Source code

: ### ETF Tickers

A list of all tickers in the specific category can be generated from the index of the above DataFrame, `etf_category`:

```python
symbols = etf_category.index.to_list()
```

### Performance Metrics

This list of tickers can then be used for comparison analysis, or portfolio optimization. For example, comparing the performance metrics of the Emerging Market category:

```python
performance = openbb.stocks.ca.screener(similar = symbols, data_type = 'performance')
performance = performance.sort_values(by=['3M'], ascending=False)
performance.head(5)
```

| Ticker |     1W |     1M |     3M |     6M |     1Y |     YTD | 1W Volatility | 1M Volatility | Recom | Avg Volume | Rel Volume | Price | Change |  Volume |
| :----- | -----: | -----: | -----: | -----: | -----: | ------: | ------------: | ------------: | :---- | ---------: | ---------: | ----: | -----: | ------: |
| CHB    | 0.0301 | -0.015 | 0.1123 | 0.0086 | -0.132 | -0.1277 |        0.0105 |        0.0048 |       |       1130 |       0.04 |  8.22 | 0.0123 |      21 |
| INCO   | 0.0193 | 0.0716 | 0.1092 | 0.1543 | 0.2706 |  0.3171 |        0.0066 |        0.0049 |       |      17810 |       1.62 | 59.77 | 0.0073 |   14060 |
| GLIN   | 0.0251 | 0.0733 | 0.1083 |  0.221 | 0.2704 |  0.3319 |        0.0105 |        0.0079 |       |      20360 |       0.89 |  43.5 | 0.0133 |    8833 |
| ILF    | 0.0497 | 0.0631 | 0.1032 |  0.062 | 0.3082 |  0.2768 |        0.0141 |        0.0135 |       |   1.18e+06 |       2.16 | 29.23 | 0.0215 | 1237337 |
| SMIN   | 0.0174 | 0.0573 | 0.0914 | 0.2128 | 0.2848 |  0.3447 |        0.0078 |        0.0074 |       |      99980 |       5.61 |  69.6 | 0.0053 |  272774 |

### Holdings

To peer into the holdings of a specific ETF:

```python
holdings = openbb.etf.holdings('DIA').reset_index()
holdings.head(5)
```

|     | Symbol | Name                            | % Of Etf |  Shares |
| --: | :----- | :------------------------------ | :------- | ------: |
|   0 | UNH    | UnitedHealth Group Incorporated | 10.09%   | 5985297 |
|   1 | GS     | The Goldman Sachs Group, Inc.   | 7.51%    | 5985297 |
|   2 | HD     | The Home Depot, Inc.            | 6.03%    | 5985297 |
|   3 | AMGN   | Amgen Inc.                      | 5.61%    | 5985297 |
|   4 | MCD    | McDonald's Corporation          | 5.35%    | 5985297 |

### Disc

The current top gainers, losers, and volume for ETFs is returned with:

+===+

An exact copy of all the entries is what's needed; write it out.

Source code

: ### ETF Tickers

A list of all tickers in the specific category can be generated from the index of the above DataFrame, `etf_category`:

```python
symbols = etf_category.index.to_list()
```

### Performance Metrics

This list of tickers can then be used for comparison analysis, or portfolio optimization. For example, comparing the performance metrics of the Emerging Market category:

```python
performance = openbb.stocks.ca.screener(similar = symbols, data_type = 'performance')
performance = performance.sort_values(by=['3M'], ascending=False)
performance.head(5)
```

| Ticker |     1W |     1M |     3M |     6M |     1Y |     YTD | 1W Volatility | 1M Volatility | Recom | Avg Volume | Rel Volume | Price | Change |  Volume |
| :----- | -----: | -----: | -----: | -----: | -----: | ------: | ------------: | ------------: | :---- | ---------: | ---------: | ----: | -----: | ------: |
| CHB    | 0.0301 | -0.015 | 0.1123 | 0.0086 | -0.132 | -0.1277 |        0.0105 |        0.0048 |       |       1130 |       0.04 |  8.22 | 0.0123 |      21 |
| INCO   | 0.0193 | 0.0716 | 0.1092 | 0.1543 | 0.2706 |  0.3171 |        0.0066 |        0.0049 |       |      17810 |       1.62 | 59.77 | 0.0073 |   14060 |
| GLIN   | 0.0251 | 0.0733 | 0.1083 |  0.221 | 0.2704 |  0.3319 |        0.0105 |        0.0079 |       |      20360 |       0.89 |  43.5 | 0.0133 |    8833 |
| ILF    | 0.0497 | 0.0631 | 0.1032 |  0.062 | 0.3082 |  0.2768 |        0.0141 |        0.0135 |       |   1.18e+06 |       2.16 | 29.23 | 0.0215 | 1237337 |
| SMIN   | 0.0174 | 0.0573 | 0.0914 | 0.2128 | 0.2848 |  0.3447 |        0.0078 |        0.0074 |       |      99980 |       5.61 |  69.6 | 0.0053 |  272774 |

### Holdings

To peer into the holdings of a specific ETF:

```python
holdings = openbb.etf.holdings('DIA').reset_index()
holdings.head(5)
```

|     | Symbol | Name                            | % Of Etf |  Shares |
| --: | :----- | :------------------------------ | :------- | ------: |
|   0 | UNH    | UnitedHealth Group Incorporated | 10.09%   | 5985297 |
|   1 | GS     | The Goldman Sachs Group, Inc.   | 7.51%    | 5985297 |
|   2 | HD     | The Home Depot, Inc.            | 6.03%    | 5985297 |
|   3 | AMGN   | Amgen Inc.                      | 5.61%    | 5985297 |
|   4 | MCD    | McDonald's Corporation          | 5.35%    | 5985297 |

### Disc

The current top gainers, losers, and volume for ETFs is returned with:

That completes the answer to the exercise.